Run just build-assets first. Assets are gitignored and must be built locally.

cargo run or cargo test crashes with signing error

• .cargo/config.toml must exist and be tracked in git -- it configures the custom runner (scripts/run_signed.sh) that signs binaries with Virtualization.framework entitlements before execution
• If missing: git checkout .cargo/config.toml
• The justfile _sign recipe signs separately, so just run works even without the cargo runner -- but direct cargo run/cargo test and IDE integrations will crash
• Lesson: bare .gitignore patterns (no / prefix) match at any depth. Always anchor with / when you mean root-only (e.g., /config.toml not config.toml), or you risk silently ignoring files in subdirectories like .cargo/

Cross-compile errors

• Check .cargo/config.toml has linker config for musl targets
• Run rustup target add aarch64-unknown-linux-musl x86_64-unknown-linux-musl
• Platform-specific type issues: use as _ for libc calls (see /dev-rust-patterns)

Disk full / Colima eating all disk space

Docker builds accumulate images, build cache, and stopped containers inside the Colima VM. The VM uses a Virtualization.framework raw disk that only grows, never shrinks on its own -- even after docker system prune, macOS doesn't get the space back.
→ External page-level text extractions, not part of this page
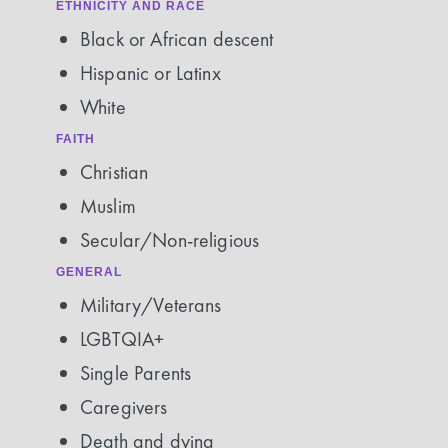
ETHNICITY AND RACE
Black or African descent
Hispanic or Latinx
White
FAITH
Christian
Muslim
Secular/Non-religious
GENERAL
Military/Veterans
LGBTQIA+
Single Parents
Caregivers
Death and dying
The _docker-gc recipe runs automatically after build-assets, cross-compile, and test-install to prevent this. It prunes containers, images >72h, build cache >72h, and runs fstrim to release freed blocks back to macOS. If disk is already full:

# One-time recovery
docker system prune -af --volumes           # free space inside VM
colima ssh -- sudo fstrim /mnt/lima-colima  # release it to macOS

To check current state: colima ssh -- docker system df (inside VM) and du -sh ~/.colima (host).

Docker credential helper error (docker-credential-osxkeychain not found)

When Colima is installed standalone (without Docker Desktop), ~/.docker/config.json may reference a credential helper that doesn't exist. The symptom is docker run failing to pull images with exec: "docker-credential-osxkeychain": executable file not found.

Fix: set credsStore to empty string in ~/.docker/config.json:

{ "credsStore": "" }

just doctor checks for this under "Container Runtime" and will flag the mismatch.

VM boot hangs

• Check codesigning: codesign -dvv target/debug/capsem 2>&1 | grep entitlements
• Check assets exist: ls assets/arm64/vmlinuz assets/arm64/rootfs.squashfs
• Check kernel architecture matches host: wrong-arch kernel causes silent hang. VmConfig::build() now rejects mismatched kernels at config time.
• Try with debug logs: RUST_LOG=capsem=debug just run

Doctor architecture

The doctor system is three bash scripts:

scripts/
  doctor-common.sh    # Entry point, cross-platform checks, fix registry, recap
  doctor-macos.sh     # macOS: Colima, Rosetta, codesigning, brew hints
  doctor-linux.sh     # Linux: KVM, apt/dnf hints

just doctor calls doctor-common.sh. just doctor-fix calls doctor-common.sh --fix.

Fix registry

All fixable issues use an ordered fix registry defined at the top of doctor-common.sh. Each entry has an ID, command, and description. Checks call fixable <id> <label> to mark a fix as needed. Fixes run in registry order (dependency order), deduped by design.

Registry order (each depends on the ones above it):

1. rustup-targets -- cross-compile targets
2. llvm-tools -- rust-lld linker
3. cargo-llvm-cov, cargo-audit, b3sum, cargo-tauri -- cargo tools
4. entitlements, cargo-config, run-signed -- git checkout config files
5. pnpm-install -- frontend deps
6. build-assets -- VM kernel + rootfs (needs docker)
7. pack-initrd -- guest binaries (needs assets)

Design rules

• Fixable checks use fixable <id> <label>, not raw fail(). This registers the fix in the ordered registry.
• Non-fixable checks use fail() with an install hint. System tools (node, docker, etc.) can't be auto-installed safely.
• Platform-specific checks live in doctor-macos.sh / doctor-linux.sh. Each defines check_platform() and tool_hint().
• Test, don't just check. The codesigning section compiles and signs a test binary. docker buildx version tests functionality, not just file existence.
• Bootstrap calls doctor. scripts/bootstrap.sh checks bare minimums (bash, git, curl, rustup, just), installs Python/frontend deps, then runs doctor-common.sh --fix.